(Saved data entries)
++++
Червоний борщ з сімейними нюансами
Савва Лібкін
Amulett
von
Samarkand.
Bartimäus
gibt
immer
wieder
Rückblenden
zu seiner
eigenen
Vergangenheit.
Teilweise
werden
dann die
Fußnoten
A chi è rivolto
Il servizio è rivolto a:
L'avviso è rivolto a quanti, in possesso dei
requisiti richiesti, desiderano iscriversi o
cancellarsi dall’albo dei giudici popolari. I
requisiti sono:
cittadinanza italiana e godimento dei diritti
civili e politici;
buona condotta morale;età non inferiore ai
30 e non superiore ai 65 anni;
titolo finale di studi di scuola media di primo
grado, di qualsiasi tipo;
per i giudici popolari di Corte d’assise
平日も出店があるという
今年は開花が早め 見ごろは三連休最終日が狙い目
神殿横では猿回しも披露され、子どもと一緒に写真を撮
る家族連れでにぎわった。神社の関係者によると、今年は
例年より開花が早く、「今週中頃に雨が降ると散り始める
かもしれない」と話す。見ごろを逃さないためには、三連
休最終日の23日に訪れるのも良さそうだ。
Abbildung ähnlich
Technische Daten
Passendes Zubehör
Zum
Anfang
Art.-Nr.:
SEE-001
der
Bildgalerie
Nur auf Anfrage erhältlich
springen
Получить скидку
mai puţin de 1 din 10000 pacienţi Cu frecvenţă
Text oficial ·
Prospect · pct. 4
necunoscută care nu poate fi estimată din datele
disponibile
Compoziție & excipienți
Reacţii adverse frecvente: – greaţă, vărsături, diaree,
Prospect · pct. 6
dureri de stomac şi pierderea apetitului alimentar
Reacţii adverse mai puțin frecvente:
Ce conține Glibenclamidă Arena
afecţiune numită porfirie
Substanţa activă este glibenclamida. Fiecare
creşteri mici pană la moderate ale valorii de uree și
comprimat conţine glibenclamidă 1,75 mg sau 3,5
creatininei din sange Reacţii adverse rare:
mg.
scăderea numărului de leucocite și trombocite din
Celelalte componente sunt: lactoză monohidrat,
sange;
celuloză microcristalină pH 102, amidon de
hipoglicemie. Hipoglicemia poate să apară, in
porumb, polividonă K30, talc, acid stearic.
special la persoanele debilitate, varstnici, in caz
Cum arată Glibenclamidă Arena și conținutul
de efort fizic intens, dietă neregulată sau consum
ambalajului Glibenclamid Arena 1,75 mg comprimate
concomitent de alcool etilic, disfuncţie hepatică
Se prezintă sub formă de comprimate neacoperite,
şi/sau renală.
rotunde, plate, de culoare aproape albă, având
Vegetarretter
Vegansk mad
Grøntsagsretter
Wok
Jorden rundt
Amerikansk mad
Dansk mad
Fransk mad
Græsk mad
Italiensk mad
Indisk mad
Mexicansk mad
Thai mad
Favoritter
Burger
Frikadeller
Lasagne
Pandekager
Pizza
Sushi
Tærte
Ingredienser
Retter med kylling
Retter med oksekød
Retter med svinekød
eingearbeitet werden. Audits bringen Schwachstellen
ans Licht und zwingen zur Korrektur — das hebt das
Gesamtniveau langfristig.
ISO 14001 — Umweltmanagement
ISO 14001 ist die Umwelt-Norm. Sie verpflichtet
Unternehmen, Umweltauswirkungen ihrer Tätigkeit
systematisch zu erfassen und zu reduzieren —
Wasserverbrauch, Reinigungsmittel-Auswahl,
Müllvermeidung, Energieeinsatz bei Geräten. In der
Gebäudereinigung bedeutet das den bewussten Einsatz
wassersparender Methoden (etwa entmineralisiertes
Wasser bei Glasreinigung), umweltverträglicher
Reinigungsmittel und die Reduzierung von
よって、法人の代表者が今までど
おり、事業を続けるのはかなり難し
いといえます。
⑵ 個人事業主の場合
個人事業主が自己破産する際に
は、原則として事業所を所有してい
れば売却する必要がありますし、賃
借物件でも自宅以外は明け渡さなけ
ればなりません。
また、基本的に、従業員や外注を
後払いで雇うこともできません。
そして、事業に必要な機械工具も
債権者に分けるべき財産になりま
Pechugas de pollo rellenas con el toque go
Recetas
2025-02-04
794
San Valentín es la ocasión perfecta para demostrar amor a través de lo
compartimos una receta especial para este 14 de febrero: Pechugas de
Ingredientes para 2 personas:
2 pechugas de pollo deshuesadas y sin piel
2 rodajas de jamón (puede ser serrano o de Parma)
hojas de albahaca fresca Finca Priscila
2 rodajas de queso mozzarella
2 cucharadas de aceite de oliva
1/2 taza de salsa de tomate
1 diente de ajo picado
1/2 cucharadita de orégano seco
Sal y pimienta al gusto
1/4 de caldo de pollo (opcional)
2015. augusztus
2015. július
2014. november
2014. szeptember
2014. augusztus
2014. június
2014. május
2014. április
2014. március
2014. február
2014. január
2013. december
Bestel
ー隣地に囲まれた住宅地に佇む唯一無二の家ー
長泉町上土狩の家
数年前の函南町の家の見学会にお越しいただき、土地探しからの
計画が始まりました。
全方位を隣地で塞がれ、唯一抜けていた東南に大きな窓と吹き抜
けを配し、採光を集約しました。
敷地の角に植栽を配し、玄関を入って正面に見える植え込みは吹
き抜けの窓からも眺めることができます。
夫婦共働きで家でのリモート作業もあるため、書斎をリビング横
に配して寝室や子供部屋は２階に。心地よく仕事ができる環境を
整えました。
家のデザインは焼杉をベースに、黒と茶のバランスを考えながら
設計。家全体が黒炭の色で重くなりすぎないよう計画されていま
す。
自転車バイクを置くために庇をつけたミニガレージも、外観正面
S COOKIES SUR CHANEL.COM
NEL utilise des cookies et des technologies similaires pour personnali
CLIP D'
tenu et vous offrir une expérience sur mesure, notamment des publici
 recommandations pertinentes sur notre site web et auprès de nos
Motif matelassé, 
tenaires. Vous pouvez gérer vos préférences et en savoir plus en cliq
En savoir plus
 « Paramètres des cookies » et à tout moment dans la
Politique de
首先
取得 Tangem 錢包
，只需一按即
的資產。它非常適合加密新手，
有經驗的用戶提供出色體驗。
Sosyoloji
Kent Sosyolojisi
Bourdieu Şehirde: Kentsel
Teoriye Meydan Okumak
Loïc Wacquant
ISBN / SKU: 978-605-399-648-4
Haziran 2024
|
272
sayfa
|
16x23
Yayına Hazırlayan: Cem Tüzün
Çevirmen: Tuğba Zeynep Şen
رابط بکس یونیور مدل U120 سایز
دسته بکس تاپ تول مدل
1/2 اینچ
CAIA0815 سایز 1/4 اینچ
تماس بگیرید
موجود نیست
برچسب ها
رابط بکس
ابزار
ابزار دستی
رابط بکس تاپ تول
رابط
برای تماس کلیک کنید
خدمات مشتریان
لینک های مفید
++++
*Work request*
Write out the whole listing above again, with "Bartimäus" swapped for "Bartimaeus" everywhere it appears and every other line left unchanged.

*Written answer*
Червоний борщ з сімейними нюансами
Савва Лібкін
Amulett
von
Samarkand.
Bartimaeus
gibt
immer
wieder
Rückblenden
zu seiner
eigenen
Vergangenheit.
Teilweise
werden
dann die
Fußnoten
A chi è rivolto
Il servizio è rivolto a:
L'avviso è rivolto a quanti, in possesso dei
requisiti richiesti, desiderano iscriversi o
cancellarsi dall’albo dei giudici popolari. I
requisiti sono:
cittadinanza italiana e godimento dei diritti
civili e politici;
buona condotta morale;età non inferiore ai
30 e non superiore ai 65 anni;
titolo finale di studi di scuola media di primo
grado, di qualsiasi tipo;
per i giudici popolari di Corte d’assise
平日も出店があるという
今年は開花が早め 見ごろは三連休最終日が狙い目
神殿横では猿回しも披露され、子どもと一緒に写真を撮
る家族連れでにぎわった。神社の関係者によると、今年は
例年より開花が早く、「今週中頃に雨が降ると散り始める
かもしれない」と話す。見ごろを逃さないためには、三連
休最終日の23日に訪れるのも良さそうだ。
Abbildung ähnlich
Technische Daten
Passendes Zubehör
Zum
Anfang
Art.-Nr.:
SEE-001
der
Bildgalerie
Nur auf Anfrage erhältlich
springen
Получить скидку
mai puţin de 1 din 10000 pacienţi Cu frecvenţă
Text oficial ·
Prospect · pct. 4
necunoscută care nu poate fi estimată din datele
disponibile
Compoziție & excipienți
Reacţii adverse frecvente: – greaţă, vărsături, diaree,
Prospect · pct. 6
dureri de stomac şi pierderea apetitului alimentar
Reacţii adverse mai puțin frecvente:
Ce conține Glibenclamidă Arena
afecţiune numită porfirie
Substanţa activă este glibenclamida. Fiecare
creşteri mici pană la moderate ale valorii de uree și
comprimat conţine glibenclamidă 1,75 mg sau 3,5
creatininei din sange Reacţii adverse rare:
mg.
scăderea numărului de leucocite și trombocite din
Celelalte componente sunt: lactoză monohidrat,
sange;
celuloză microcristalină pH 102, amidon de
hipoglicemie. Hipoglicemia poate să apară, in
porumb, polividonă K30, talc, acid stearic.
special la persoanele debilitate, varstnici, in caz
Cum arată Glibenclamidă Arena și conținutul
de efort fizic intens, dietă neregulată sau consum
ambalajului Glibenclamid Arena 1,75 mg comprimate
concomitent de alcool etilic, disfuncţie hepatică
Se prezintă sub formă de comprimate neacoperite,
şi/sau renală.
rotunde, plate, de culoare aproape albă, având
Vegetarretter
Vegansk mad
Grøntsagsretter
Wok
Jorden rundt
Amerikansk mad
Dansk mad
Fransk mad
Græsk mad
Italiensk mad
Indisk mad
Mexicansk mad
Thai mad
Favoritter
Burger
Frikadeller
Lasagne
Pandekager
Pizza
Sushi
Tærte
Ingredienser
Retter med kylling
Retter med oksekød
Retter med svinekød
eingearbeitet werden. Audits bringen Schwachstellen
ans Licht und zwingen zur Korrektur — das hebt das
Gesamtniveau langfristig.
ISO 14001 — Umweltmanagement
ISO 14001 ist die Umwelt-Norm. Sie verpflichtet
Unternehmen, Umweltauswirkungen ihrer Tätigkeit
systematisch zu erfassen und zu reduzieren —
Wasserverbrauch, Reinigungsmittel-Auswahl,
Müllvermeidung, Energieeinsatz bei Geräten. In der
Gebäudereinigung bedeutet das den bewussten Einsatz
wassersparender Methoden (etwa entmineralisiertes
Wasser bei Glasreinigung), umweltverträglicher
Reinigungsmittel und die Reduzierung von
よって、法人の代表者が今までど
おり、事業を続けるのはかなり難し
いといえます。
⑵ 個人事業主の場合
個人事業主が自己破産する際に
は、原則として事業所を所有してい
れば売却する必要がありますし、賃
借物件でも自宅以外は明け渡さなけ
ればなりません。
また、基本的に、従業員や外注を
後払いで雇うこともできません。
そして、事業に必要な機械工具も
債権者に分けるべき財産になりま
Pechugas de pollo rellenas con el toque go
Recetas
2025-02-04
794
San Valentín es la ocasión perfecta para demostrar amor a través de lo
compartimos una receta especial para este 14 de febrero: Pechugas de
Ingredientes para 2 personas:
2 pechugas de pollo deshuesadas y sin piel
2 rodajas de jamón (puede ser serrano o de Parma)
hojas de albahaca fresca Finca Priscila
2 rodajas de queso mozzarella
2 cucharadas de aceite de oliva
1/2 taza de salsa de tomate
1 diente de ajo picado
1/2 cucharadita de orégano seco
Sal y pimienta al gusto
1/4 de caldo de pollo (opcional)
2015. augusztus
2015. július
2014. november
2014. szeptember
2014. augusztus
2014. június
2014. május
2014. április
2014. március
2014. február
2014. január
2013. december
Bestel
ー隣地に囲まれた住宅地に佇む唯一無二の家ー
長泉町上土狩の家
数年前の函南町の家の見学会にお越しいただき、土地探しからの
計画が始まりました。
全方位を隣地で塞がれ、唯一抜けていた東南に大きな窓と吹き抜
けを配し、採光を集約しました。
敷地の角に植栽を配し、玄関を入って正面に見える植え込みは吹
き抜けの窓からも眺めることができます。
夫婦共働きで家でのリモート作業もあるため、書斎をリビング横
に配して寝室や子供部屋は２階に。心地よく仕事ができる環境を
整えました。
家のデザインは焼杉をベースに、黒と茶のバランスを考えながら
設計。家全体が黒炭の色で重くなりすぎないよう計画されていま
す。
自転車バイクを置くために庇をつけたミニガレージも、外観正面
S COOKIES SUR CHANEL.COM
NEL utilise des cookies et des technologies similaires pour personnali
CLIP D'
tenu et vous offrir une expérience sur mesure, notamment des publici
 recommandations pertinentes sur notre site web et auprès de nos
Motif matelassé, 
tenaires. Vous pouvez gérer vos préférences et en savoir plus en cliq
En savoir plus
 « Paramètres des cookies » et à tout moment dans la
Politique de
首先
取得 Tangem 錢包
，只需一按即
的資產。它非常適合加密新手，
有經驗的用戶提供出色體驗。
Sosyoloji
Kent Sosyolojisi
Bourdieu Şehirde: Kentsel
Teoriye Meydan Okumak
Loïc Wacquant
ISBN / SKU: 978-605-399-648-4
Haziran 2024
|
272
sayfa
|
16x23
Yayına Hazırlayan: Cem Tüzün
Çevirmen: Tuğba Zeynep Şen
رابط بکس یونیور مدل U120 سایز
دسته بکس تاپ تول مدل
1/2 اینچ
CAIA0815 سایز 1/4 اینچ
تماس بگیرید
موجود نیست
برچسب ها
رابط بکس
ابزار
ابزار دستی
رابط بکس تاپ تول
رابط
برای تماس کلیک کنید
خدمات مشتریان
لینک های مفید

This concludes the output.